Welche weitere Mini-Intervention kann, regelmäßig angewandt. sinnvoll sein?
In meinen Coachings vermittle ich auch gerne die IDA-Methode, kurz für: Innehalten, Durchatmen, Anker finden. Du schließt die Augen und spürst in dich hinein, entspannst alle Muskeln. Dann fokussierst du dich auf deine Atmung, atmest tief ein und aus. Schließlich nimm bewusst den Kontakt deiner Füße zum Boden wahr, das ist dein Anker. Alternativ kannst du auch aus dem Fenster schauen oder auf ein schönes Bild und deine Gedanken von Zukunftsängsten ablenken. Und einfach mal da sein, wo du körperlich bist.
Und welche Wirkung hat das auf die Führung?
Führungskräfte mit hohem Selbstmitgefühl sind handlungsfähiger. Sie spüren nicht nur, wenn es anderen schlecht geht, sondern handeln und unterstützen. Das stärkt Vertrauen und psychologische Sicherheit im Team. Und: Wer lernt, sich selbst freundlich zu begegnen, kann auch andere besser führen. Und ein toller Effekt setzt ein: Wir fühlen uns verbunden und wohl dabei. Das sogenannte Belohnungszentrum im Gehirn schüttet die Hormone Dopamin, Endorphine und Serotonin aus, Wohlgefühl, Stressreduktion, emotionale Stabilität und Ausgeglichenheit setzen ein.
Wie kann ich Resilienz noch ins Team tragen?
Unser Gehirn ist oft im Problemlösebereich und nimmt Erfolg nicht wahr.

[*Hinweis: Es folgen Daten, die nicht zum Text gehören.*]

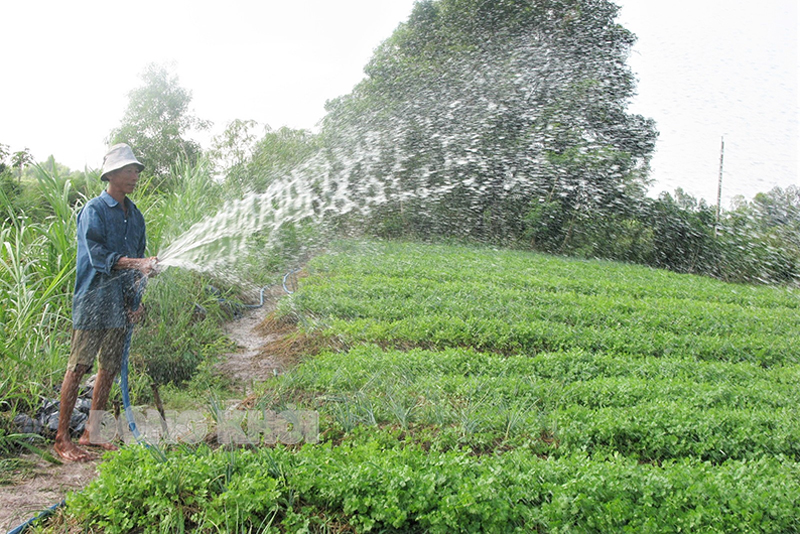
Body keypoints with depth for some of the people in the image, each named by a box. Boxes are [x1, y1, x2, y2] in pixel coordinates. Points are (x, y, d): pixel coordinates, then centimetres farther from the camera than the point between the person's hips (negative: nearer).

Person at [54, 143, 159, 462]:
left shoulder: (134, 215, 15)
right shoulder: (94, 210, -5)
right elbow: (97, 254, -17)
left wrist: (136, 302, 12)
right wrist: (136, 263, -29)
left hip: (120, 305, 7)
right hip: (93, 302, -7)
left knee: (110, 368, 9)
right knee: (78, 368, -6)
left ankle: (92, 432, 20)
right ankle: (62, 439, 1)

Wir wissen, dass ein Fokus auf die Stärken uns stärkt, ein Fokus auf die positiven Leistungen und Ergebnisse und der Frage nach Verbesserungsmöglichkeiten unser Gehirn kreativer arbeiten lässt als der Fokus auf Probleme.

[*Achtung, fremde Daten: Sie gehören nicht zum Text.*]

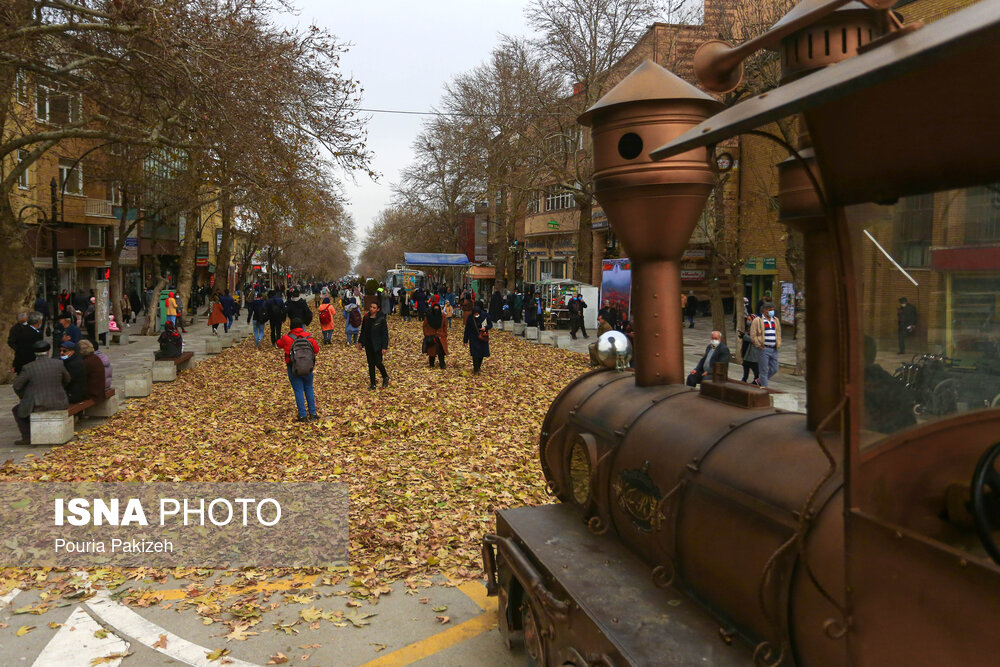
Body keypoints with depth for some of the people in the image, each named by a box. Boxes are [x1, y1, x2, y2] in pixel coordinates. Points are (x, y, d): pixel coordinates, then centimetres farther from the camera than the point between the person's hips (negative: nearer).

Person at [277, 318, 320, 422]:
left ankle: (303, 416, 3)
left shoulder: (286, 338, -8)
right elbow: (316, 350, 1)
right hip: (308, 368, 2)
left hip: (293, 369, -2)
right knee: (309, 389, 14)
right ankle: (313, 414, 14)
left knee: (298, 391, 4)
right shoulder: (308, 337, -4)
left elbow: (279, 344, 12)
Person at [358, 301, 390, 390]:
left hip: (377, 345, -5)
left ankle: (385, 377, 24)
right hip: (368, 345, 5)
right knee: (371, 364, 8)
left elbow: (385, 334, -10)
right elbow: (363, 331, 16)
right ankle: (372, 384, 15)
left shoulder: (381, 319, -11)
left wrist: (384, 347, -14)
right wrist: (360, 341, 12)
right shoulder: (366, 318, 4)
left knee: (378, 363, -5)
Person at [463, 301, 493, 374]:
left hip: (483, 337, 2)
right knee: (475, 354, -8)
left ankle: (478, 366, 34)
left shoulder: (485, 316, -13)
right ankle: (476, 369, 4)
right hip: (473, 338, -2)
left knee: (482, 353, 12)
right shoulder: (470, 317, -14)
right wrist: (465, 340, -3)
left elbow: (490, 325, 0)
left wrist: (485, 327, -23)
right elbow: (467, 329, -6)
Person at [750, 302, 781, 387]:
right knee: (764, 370, -3)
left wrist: (778, 345, 11)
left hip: (774, 349, 6)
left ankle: (761, 381, 28)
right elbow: (753, 336, -7)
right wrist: (759, 345, -11)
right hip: (764, 349, -6)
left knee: (774, 369, 9)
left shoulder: (776, 321, 16)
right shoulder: (757, 321, -4)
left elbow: (778, 334, 25)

Manche lieben „Problembaden“ oder verharren bei der Überzeugung, dass wir unter Druck bessere Leistungen bringen. Wenn euch etwas gelungen ist, feiert es! Statt schon über das nächste Projekt zu grübeln, könnt ihr bewusst innehalten und wertschätzen, was ihr erreicht habt.
Wenn du Führungskräften einen einzigen Rat für den Alltag geben würdest – welcher wäre das?
Warte nicht, bis dein Körper die Notbremse zieht. Resilienz entsteht nicht aus ein paar ruhigen Atemzügen am Abend. Am Anfang braucht es eine Phase, in der du dich wirklich um dich kümmerst – bewusst, regelmäßig, intensiv. Erst dann können kleine Übungen im Alltag Halt geben. Wer seine Widerstandskraft aktiv trainiert und dann pflegt, bleibt handlungsfähig. Wer wartet, bis der Körper stoppt, kommt meist zu spät.

Michael Merks ist Diplom-Kaufmann, systemischer Coach und Experte für Resilienz und Führung. Nach 14 Jahren in leitenden Positionen berät und begleitet er seit über zwei Jahrzehnten Führungskräfte, Teams und Organisationen. Er ist Mitinhaber des Beratungsinstituts The mindful spaces.